The heavy rain has stopped for now, but that doesn't mean Poland is in the clear just yet.
Water levels in Vistula are receding, but banking on the rivers are unstable. There's no large rainfall forecast for the already heavily flooded areas, but cities along the Wisla River could see flood waves moving north today. People in Warsaw braced themselves today as the Vistula river heightened after smaller amounts of fresh rain fell.
Areas near Wisla have had heightened river levels for three days now. The soaking wet ground has left the levees unstable, turning them jelly-like. On a good note, the situation in Silesia is reportedly under control, with water levels down one metre, and it's also receding in Sandomierz.

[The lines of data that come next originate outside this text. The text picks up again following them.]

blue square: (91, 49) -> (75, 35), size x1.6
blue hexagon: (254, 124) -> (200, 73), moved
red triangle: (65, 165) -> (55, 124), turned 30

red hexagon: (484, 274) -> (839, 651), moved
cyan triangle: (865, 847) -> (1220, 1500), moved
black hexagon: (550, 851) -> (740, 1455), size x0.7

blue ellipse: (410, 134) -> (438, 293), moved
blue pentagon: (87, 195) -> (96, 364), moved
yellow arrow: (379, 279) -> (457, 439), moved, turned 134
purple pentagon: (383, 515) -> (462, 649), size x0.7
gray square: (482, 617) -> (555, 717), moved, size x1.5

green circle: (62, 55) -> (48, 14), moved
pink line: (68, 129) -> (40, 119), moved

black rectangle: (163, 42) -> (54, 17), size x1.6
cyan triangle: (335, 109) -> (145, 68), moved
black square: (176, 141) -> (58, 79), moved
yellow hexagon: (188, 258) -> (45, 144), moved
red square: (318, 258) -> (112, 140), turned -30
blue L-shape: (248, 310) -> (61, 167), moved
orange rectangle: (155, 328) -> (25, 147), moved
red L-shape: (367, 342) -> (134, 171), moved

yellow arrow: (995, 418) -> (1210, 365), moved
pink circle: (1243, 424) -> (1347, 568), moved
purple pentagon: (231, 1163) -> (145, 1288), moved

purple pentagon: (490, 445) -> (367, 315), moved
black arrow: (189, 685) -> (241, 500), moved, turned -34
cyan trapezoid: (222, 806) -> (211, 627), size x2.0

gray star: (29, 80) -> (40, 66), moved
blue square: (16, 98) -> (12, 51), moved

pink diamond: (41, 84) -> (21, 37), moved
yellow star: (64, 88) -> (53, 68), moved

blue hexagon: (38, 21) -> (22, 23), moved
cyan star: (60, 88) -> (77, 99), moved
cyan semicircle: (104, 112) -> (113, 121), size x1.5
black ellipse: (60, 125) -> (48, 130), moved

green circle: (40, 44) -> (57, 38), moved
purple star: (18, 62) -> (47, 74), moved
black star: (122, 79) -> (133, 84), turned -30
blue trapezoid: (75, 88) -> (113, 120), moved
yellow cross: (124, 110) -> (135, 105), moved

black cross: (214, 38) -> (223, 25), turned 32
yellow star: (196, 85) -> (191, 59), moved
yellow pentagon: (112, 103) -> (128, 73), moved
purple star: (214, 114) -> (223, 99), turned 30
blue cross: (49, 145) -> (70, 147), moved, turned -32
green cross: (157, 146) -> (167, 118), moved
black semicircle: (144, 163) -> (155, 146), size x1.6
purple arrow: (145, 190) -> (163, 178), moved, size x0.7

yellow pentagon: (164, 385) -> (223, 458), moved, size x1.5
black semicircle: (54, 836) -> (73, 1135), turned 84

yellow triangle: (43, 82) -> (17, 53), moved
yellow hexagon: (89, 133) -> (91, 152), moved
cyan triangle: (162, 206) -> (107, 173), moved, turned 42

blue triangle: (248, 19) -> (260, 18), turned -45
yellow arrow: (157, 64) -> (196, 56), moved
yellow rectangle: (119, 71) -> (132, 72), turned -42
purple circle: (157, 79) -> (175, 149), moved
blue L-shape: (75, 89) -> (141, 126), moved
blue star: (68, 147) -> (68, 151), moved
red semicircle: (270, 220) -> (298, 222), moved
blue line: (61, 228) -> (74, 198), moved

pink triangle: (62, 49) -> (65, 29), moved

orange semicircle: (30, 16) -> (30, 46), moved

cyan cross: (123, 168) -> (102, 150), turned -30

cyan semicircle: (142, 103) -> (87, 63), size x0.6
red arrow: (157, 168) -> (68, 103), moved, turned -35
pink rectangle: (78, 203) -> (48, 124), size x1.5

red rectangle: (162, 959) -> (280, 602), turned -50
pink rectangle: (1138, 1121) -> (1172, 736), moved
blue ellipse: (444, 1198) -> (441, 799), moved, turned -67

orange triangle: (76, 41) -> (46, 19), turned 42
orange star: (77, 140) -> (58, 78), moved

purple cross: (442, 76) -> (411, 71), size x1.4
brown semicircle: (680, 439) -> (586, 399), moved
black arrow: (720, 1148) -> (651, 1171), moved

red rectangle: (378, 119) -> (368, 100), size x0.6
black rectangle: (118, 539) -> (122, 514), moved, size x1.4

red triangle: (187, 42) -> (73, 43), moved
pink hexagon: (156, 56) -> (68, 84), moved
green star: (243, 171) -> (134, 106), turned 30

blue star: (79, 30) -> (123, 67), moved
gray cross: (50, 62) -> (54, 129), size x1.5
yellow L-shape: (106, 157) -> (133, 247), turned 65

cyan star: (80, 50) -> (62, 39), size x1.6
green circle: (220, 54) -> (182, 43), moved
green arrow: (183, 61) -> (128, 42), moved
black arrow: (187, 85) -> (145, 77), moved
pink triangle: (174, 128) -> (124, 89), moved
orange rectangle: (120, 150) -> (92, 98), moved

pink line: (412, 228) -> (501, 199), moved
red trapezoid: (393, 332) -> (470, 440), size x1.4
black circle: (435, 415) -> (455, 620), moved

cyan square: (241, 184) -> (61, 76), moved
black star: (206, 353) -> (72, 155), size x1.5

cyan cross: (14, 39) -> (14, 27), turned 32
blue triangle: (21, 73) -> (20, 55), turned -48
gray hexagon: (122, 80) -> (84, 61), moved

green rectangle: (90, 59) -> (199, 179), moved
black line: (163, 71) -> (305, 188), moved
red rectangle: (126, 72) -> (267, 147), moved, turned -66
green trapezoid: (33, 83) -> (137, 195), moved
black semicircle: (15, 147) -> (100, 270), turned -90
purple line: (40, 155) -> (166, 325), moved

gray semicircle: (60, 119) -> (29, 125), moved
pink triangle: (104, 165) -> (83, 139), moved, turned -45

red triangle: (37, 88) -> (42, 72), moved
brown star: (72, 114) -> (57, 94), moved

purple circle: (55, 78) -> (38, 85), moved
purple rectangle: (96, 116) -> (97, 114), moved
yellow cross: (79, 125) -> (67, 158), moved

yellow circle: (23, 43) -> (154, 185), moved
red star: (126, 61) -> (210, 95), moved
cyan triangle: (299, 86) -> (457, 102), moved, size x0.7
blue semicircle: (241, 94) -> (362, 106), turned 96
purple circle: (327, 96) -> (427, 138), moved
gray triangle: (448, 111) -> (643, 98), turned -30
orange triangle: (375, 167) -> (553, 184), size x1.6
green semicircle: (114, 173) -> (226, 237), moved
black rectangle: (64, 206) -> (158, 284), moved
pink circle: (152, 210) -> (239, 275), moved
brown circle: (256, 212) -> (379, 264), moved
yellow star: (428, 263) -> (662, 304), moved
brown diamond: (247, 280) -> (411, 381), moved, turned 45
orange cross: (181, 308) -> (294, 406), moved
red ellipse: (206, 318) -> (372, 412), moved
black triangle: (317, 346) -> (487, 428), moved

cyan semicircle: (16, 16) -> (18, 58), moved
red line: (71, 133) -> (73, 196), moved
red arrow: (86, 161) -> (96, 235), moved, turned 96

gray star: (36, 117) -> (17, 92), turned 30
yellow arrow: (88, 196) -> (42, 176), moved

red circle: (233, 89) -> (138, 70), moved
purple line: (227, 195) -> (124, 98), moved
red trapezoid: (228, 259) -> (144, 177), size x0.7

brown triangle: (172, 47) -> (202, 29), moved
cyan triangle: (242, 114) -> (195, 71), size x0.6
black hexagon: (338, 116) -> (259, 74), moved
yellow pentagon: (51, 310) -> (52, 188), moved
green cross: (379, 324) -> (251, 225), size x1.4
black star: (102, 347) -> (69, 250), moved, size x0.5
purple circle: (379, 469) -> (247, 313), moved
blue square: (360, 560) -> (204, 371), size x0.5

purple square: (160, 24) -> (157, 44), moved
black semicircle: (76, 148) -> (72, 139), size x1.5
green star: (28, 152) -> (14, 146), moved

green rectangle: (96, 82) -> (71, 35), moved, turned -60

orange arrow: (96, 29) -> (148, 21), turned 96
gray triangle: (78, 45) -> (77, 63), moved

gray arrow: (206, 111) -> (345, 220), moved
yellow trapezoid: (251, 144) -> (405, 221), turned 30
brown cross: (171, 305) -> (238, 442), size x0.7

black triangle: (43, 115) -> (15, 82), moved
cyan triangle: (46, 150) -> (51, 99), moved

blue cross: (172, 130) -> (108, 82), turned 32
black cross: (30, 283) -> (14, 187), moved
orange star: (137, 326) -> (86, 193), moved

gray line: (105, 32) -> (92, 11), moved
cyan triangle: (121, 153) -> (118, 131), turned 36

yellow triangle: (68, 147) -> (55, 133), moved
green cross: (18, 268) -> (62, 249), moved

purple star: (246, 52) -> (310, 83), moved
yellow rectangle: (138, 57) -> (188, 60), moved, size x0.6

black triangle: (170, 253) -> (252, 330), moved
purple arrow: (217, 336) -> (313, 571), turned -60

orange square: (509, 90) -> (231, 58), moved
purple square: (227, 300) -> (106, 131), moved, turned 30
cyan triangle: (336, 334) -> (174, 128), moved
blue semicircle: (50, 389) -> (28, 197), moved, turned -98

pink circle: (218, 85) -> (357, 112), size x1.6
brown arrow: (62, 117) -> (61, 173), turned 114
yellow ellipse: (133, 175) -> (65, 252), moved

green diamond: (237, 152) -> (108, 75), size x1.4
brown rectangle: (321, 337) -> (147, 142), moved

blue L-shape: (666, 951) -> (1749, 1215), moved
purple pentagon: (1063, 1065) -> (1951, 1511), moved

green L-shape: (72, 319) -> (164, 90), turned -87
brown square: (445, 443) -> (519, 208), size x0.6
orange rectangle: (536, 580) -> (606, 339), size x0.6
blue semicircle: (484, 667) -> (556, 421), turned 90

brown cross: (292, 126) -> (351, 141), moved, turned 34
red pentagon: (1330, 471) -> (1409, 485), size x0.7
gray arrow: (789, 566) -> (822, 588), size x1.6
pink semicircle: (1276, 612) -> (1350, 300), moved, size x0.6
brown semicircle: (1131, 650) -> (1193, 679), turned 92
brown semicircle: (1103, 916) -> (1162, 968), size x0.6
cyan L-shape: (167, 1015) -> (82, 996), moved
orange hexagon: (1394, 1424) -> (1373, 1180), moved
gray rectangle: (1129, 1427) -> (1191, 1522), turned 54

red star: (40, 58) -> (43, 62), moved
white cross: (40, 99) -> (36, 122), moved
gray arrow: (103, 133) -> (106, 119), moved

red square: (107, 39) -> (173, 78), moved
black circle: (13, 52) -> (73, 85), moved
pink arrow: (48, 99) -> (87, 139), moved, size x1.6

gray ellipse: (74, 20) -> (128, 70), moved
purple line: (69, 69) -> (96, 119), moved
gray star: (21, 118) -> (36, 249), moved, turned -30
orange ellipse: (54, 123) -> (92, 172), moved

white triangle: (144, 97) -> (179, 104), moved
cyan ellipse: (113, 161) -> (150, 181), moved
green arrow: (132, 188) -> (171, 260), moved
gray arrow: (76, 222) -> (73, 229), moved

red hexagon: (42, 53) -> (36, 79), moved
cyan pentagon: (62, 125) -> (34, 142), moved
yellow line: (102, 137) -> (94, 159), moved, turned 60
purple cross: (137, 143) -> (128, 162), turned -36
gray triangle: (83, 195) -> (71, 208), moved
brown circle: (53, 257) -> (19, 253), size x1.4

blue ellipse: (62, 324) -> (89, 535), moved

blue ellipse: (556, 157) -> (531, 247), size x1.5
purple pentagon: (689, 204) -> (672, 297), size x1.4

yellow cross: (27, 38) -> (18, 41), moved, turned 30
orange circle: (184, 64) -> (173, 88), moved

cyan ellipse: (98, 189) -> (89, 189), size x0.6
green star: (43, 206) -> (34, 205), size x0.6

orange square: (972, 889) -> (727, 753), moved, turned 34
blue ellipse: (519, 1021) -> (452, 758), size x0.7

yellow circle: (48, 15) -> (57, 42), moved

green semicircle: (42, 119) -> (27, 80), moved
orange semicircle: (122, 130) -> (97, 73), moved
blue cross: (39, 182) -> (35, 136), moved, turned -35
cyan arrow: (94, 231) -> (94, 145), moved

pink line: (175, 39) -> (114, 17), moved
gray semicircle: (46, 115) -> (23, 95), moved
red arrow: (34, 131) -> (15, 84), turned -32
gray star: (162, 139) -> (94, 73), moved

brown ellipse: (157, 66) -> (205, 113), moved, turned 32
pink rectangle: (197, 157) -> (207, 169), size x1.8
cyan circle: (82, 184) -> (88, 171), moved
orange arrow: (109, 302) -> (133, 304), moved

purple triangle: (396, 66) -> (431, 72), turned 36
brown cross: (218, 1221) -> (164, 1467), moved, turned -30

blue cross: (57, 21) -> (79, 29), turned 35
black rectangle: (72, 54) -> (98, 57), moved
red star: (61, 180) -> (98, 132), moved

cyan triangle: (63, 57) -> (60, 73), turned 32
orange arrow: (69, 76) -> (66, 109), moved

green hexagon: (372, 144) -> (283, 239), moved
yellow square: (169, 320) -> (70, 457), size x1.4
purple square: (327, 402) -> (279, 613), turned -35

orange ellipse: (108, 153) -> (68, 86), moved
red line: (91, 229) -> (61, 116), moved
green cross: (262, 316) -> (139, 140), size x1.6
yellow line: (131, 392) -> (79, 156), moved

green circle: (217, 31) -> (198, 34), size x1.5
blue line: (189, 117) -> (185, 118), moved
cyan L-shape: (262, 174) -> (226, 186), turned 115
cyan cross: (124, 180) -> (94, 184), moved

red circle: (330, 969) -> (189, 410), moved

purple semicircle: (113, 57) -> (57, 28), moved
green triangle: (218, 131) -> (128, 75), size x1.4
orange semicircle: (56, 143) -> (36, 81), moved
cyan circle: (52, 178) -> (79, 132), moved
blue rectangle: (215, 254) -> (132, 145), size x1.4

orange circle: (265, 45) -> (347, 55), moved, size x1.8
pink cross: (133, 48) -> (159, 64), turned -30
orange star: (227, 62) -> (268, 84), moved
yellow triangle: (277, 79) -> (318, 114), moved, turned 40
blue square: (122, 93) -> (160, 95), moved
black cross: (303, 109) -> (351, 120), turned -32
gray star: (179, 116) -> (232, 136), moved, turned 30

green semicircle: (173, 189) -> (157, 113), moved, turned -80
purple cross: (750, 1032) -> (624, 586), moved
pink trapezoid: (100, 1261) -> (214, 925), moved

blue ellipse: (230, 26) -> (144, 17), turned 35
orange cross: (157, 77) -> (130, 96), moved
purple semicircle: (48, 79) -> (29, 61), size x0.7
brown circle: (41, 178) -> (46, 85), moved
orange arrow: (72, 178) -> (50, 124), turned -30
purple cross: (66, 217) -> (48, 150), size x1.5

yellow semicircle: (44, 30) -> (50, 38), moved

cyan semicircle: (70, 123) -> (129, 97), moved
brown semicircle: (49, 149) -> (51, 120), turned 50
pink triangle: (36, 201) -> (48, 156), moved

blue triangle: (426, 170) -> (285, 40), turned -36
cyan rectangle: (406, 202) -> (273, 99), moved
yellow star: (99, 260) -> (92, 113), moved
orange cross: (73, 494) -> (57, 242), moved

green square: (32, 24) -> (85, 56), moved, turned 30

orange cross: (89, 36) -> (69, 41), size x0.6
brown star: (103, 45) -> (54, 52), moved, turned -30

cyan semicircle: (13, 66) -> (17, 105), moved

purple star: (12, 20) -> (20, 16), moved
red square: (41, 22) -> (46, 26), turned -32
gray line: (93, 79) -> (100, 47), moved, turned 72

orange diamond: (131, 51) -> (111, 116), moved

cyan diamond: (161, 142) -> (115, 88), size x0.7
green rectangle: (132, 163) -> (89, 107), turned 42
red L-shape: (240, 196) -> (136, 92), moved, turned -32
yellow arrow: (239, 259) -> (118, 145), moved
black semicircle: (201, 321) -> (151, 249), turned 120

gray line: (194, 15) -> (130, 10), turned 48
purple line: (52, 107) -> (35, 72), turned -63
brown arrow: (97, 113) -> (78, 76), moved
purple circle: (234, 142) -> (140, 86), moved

Torrential rains have caused flash flooding and lead to 7 deaths in southern Poland. More than 2,000 people have left their homes when the government forced a mass evacuation earlier this week.
Floodwaters have literally submerged fields, roads and railway lines and more than 4,000 homes are still without power. And it's not just Poland that's facing this onset of messy weather. Rivers have overflowed in Slovakia, Serbia and the Czech Republic.
In Hungary, thousands of residents have been forced from their homes after heavy downpours blocked villages and cut off power supplies over the weekend. The mayor of the country's third largest city Miskolc has declared an emergency tap water restriction. As a result residents are coming together to build makeshift dams from logs, rocks and debris.
“The level of cooperation is exemplary,” says Hungarian Mayor Istvan Bobal. “In one hour more than 100 people gathered here along with excavators and lorries. The residents are working together alongside a big workforce which arrived to help the citizens of the village.”
This unusual onset of severe weather brought heavy gusts of winds and two months worth of rain for some areas.
And according to European forecasts, it doesn't look like any relief is in store. More rain is expected in the coming days.